By Adedapo Adesanya
Prices of crude oil on the global market went up on Monday as markets balanced tight supply over an expected drop in demand due to mass testing for COVID-19 in China against ongoing concerns.
Brent crude gained 84 cents or 0.87 per cent to settle at $107.10 a barrel as the United States West Texas Intermediate (WTI) crude gained 70 cents or 0.7 per cent to settle at $104.09 per barrel.
The bearish case has focused on COVID-19 disruptions in China, which just identified over the weekend its first Omicron subvariant BA.5.21 in Shanghai.
China’s discovery of its first case of the highly transmissible Omicron subvariant in Shanghai, which has over 25 million residents, could lead to another round of mass testing, which would hurt fuel demand.
The zero-covid policy in the world’s largest crude oil importer sparked fears of decreased oil demand.
Further limiting oil gains are fears of a recession in the US as the Federal Reserve is expected to keep raising interest rates.
Analysts point out that the combined impact of concerns of global economic slowdown and a renewed COVID outbreak is coming at a worse time for oil markets.
Also putting pressure on oil was a rise in the US Dollar against a basket of other currencies to its highest since October 2002.
A stronger Dollar reduces demand for oil by making the fuel more expensive for buyers using other currencies.
However, oil prices have remained elevated on tight supplies, waning crude inventories, and concerns that the Organisation of the Petroleum Exporting Countries (OPEC_—specifically Saudi Arabia—doesn’t have the spare capacity that some think it has.
Also, the fear that sanctions against Russia, which are set to go into effect at the end of this year, could take too many oil barrels out of the market is compounding those fears, with no real plan in place to replace lost Russian oil barrels.
Russian President Vladimir Putin has warned that further sanctions could lead to “catastrophic” consequences in the global energy market.

— WHAT TO PRODUCE —
Name every country mentioned in the oil market report. The lines that follow have no connection to the oil market report.

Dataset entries
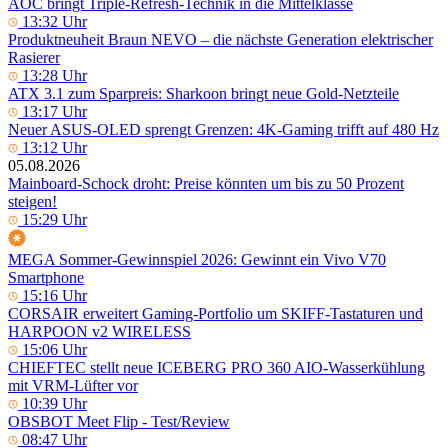
AOC bringt Triple-Refresh-Technik in die Mittelklasse
13:32 Uhr
Produktneuheit Braun NEVO – die nächste Generation elektrischer
Rasierer
13:28 Uhr
ATX 3.1 zum Sparpreis: Sharkoon bringt neue Gold-Netzteile
13:17 Uhr
Neuer ASUS-OLED sprengt Grenzen: 4K-Gaming trifft auf 480 Hz
13:12 Uhr
05.08.2026
Mainboard-Schock droht: Preise könnten um bis zu 50 Prozent
steigen!
15:29 Uhr
MEGA Sommer-Gewinnspiel 2026: Gewinnt ein Vivo V70
Smartphone
15:16 Uhr
CORSAIR erweitert Gaming-Portfolio um SKIFF-Tastaturen und
HARPOON v2 WIRELESS
15:06 Uhr
CHIEFTEC stellt neue ICEBERG PRO 360 AIO-Wasserkühlung
mit VRM-Lüfter vor
10:39 Uhr
OBSBOT Meet Flip - Test/Review
08:47 Uhr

— RESPONSE AREA —
China, the United States, Saudi Arabia, Russia